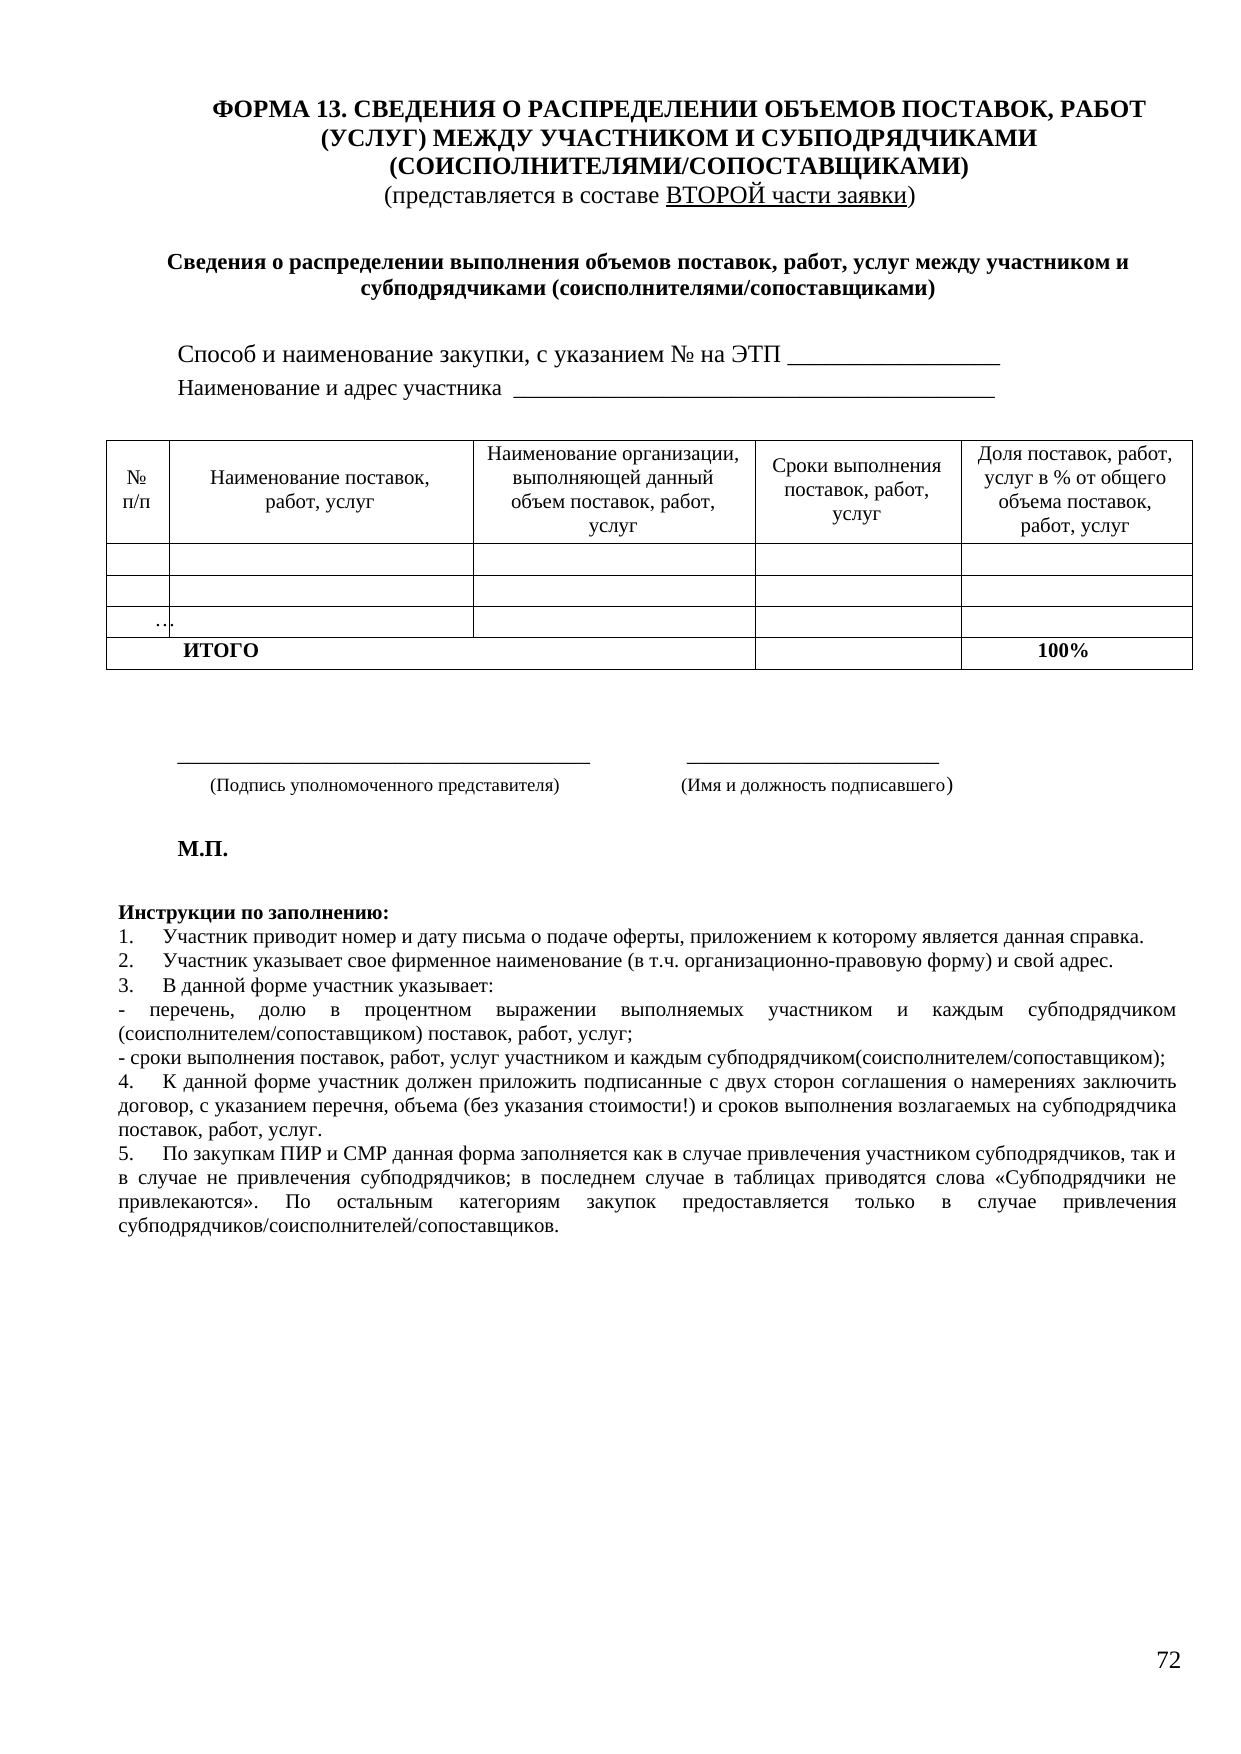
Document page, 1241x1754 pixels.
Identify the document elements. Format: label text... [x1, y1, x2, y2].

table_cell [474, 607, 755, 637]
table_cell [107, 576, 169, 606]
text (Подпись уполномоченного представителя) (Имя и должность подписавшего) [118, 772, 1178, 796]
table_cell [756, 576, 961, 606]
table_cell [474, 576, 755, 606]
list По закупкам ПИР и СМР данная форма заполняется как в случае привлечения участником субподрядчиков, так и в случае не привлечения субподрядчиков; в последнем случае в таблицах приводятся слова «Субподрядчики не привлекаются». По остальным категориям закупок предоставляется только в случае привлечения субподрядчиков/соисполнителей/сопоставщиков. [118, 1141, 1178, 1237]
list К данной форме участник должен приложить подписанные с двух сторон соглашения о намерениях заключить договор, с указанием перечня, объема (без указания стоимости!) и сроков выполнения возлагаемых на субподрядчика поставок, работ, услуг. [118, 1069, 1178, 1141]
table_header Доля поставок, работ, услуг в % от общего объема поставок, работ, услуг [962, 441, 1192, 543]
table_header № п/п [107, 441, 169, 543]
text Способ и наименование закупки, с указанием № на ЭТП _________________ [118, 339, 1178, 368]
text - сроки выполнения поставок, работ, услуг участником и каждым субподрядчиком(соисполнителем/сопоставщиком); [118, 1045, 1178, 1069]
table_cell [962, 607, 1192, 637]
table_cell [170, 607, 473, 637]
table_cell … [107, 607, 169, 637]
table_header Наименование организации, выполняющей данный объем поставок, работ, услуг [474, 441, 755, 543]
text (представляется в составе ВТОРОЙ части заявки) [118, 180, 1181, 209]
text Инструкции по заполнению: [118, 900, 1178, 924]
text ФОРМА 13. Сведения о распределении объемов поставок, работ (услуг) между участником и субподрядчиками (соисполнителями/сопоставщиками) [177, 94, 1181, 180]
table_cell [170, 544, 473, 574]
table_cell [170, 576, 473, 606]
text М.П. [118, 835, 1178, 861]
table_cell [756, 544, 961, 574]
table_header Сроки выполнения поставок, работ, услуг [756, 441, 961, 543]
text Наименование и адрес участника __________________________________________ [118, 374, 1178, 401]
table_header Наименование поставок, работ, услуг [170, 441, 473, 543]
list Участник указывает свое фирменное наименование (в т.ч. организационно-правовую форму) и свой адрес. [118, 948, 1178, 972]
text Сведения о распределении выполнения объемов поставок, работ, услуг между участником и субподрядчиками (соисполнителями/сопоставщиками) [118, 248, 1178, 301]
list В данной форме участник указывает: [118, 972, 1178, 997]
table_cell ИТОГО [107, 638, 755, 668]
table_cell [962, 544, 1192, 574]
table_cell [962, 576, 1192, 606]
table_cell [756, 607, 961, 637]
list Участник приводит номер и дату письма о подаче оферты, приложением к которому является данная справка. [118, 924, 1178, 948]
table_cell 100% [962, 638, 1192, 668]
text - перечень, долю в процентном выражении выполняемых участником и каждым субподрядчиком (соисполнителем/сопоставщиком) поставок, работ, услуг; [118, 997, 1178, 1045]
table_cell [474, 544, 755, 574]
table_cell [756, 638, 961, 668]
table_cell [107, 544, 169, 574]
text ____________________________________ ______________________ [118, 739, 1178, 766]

--*--

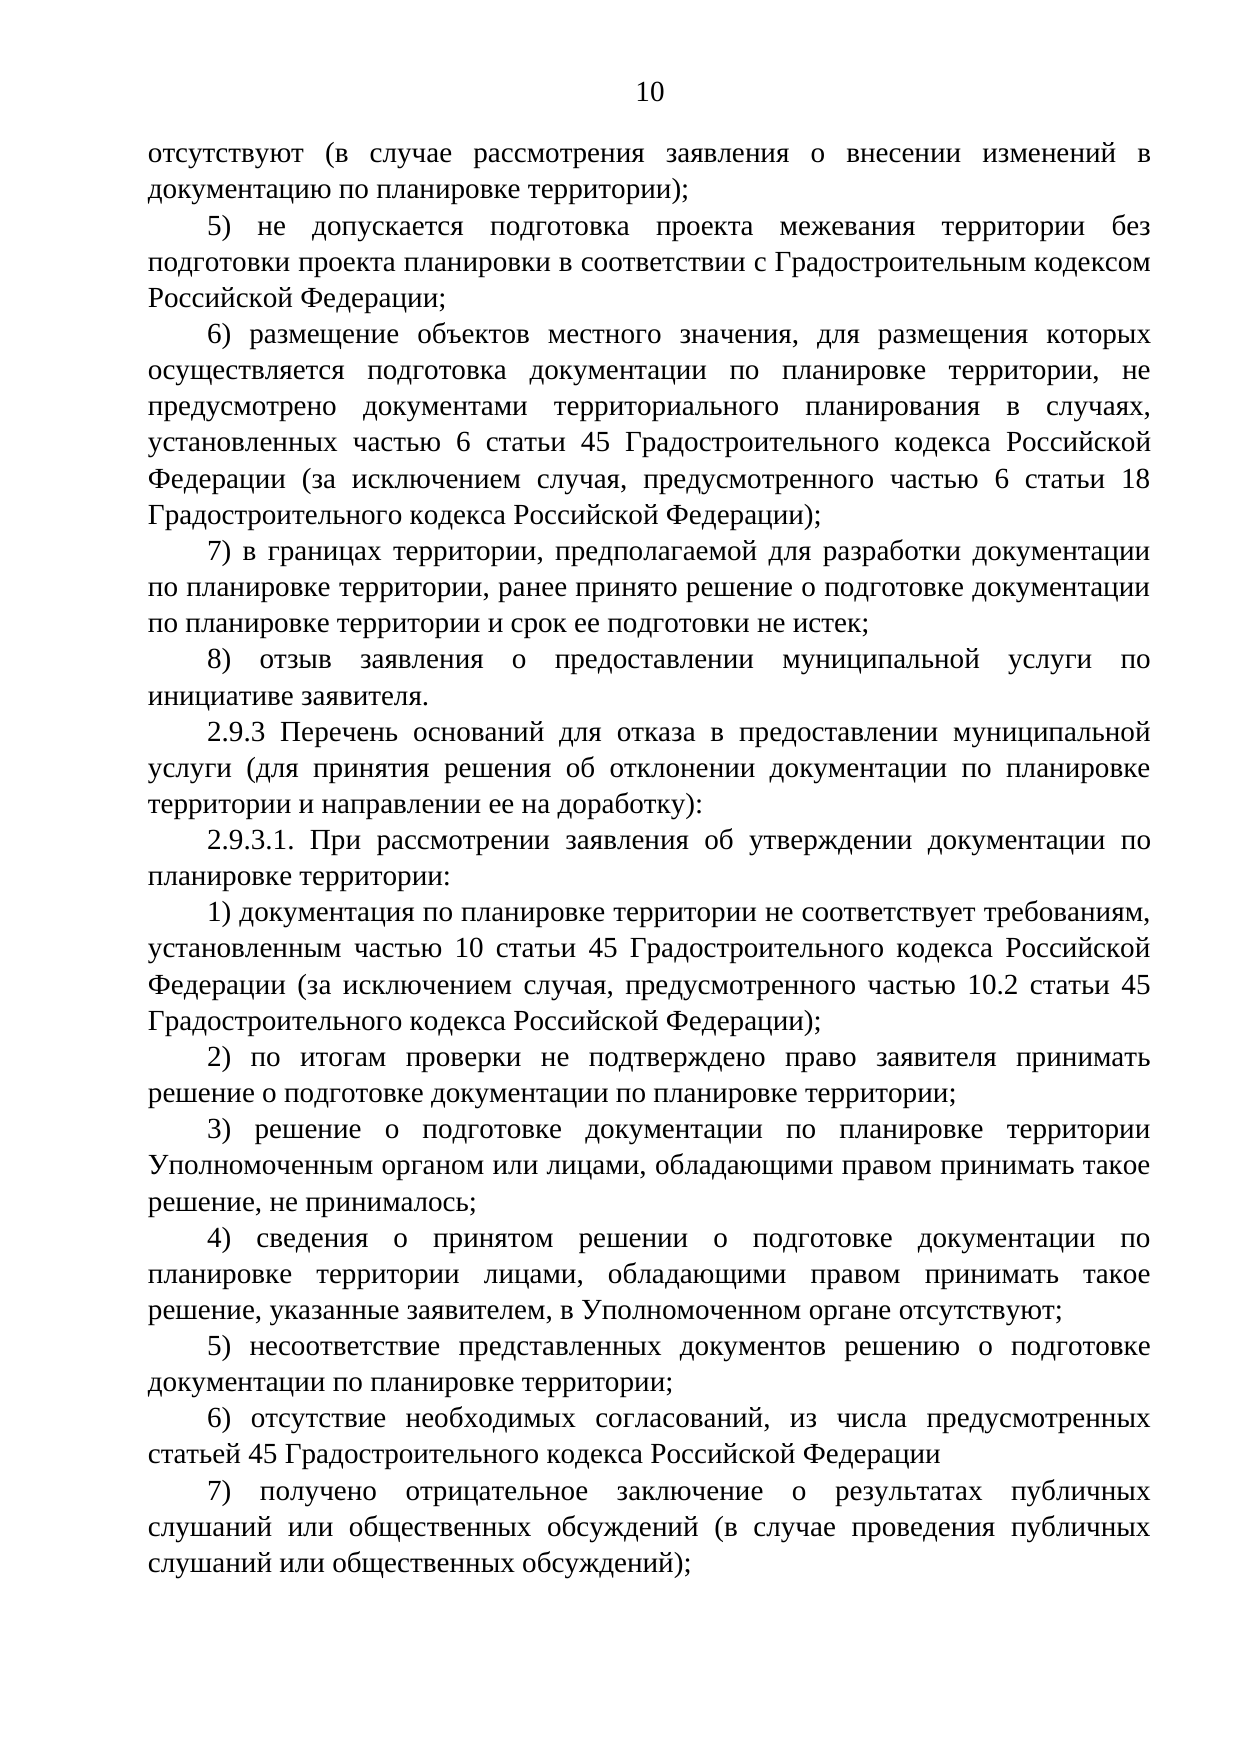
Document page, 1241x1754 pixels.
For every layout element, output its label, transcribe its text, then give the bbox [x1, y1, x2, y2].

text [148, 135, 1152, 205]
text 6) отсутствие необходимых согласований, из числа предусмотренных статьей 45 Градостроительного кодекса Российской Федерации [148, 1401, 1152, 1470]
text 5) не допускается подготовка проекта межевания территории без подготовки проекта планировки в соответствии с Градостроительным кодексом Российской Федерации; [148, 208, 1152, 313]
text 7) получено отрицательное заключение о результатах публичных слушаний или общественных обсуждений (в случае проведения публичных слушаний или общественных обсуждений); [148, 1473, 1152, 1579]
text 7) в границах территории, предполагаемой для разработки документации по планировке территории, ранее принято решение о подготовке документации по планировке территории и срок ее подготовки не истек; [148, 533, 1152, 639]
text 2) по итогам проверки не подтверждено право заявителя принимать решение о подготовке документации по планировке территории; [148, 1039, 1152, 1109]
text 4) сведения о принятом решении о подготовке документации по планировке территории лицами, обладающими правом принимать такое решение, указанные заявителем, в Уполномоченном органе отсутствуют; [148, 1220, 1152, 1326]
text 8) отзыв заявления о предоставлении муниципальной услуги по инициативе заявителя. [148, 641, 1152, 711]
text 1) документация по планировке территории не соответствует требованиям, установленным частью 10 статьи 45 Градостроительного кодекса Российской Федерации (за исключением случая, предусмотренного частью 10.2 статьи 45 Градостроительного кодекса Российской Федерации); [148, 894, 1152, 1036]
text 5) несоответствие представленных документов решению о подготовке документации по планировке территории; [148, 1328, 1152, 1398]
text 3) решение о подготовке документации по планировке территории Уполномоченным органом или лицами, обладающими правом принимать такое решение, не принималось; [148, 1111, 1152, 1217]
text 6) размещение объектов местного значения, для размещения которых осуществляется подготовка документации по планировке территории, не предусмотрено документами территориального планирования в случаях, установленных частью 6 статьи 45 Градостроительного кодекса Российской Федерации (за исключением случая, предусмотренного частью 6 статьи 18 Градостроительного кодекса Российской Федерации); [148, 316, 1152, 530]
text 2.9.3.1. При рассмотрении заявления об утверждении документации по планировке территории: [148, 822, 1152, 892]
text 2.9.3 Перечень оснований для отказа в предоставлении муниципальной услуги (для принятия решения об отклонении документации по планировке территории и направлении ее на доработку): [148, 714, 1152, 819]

--*--

Task:
Go through the data and count each line that has the word "обладающими", then give the total alone.

Result below:
2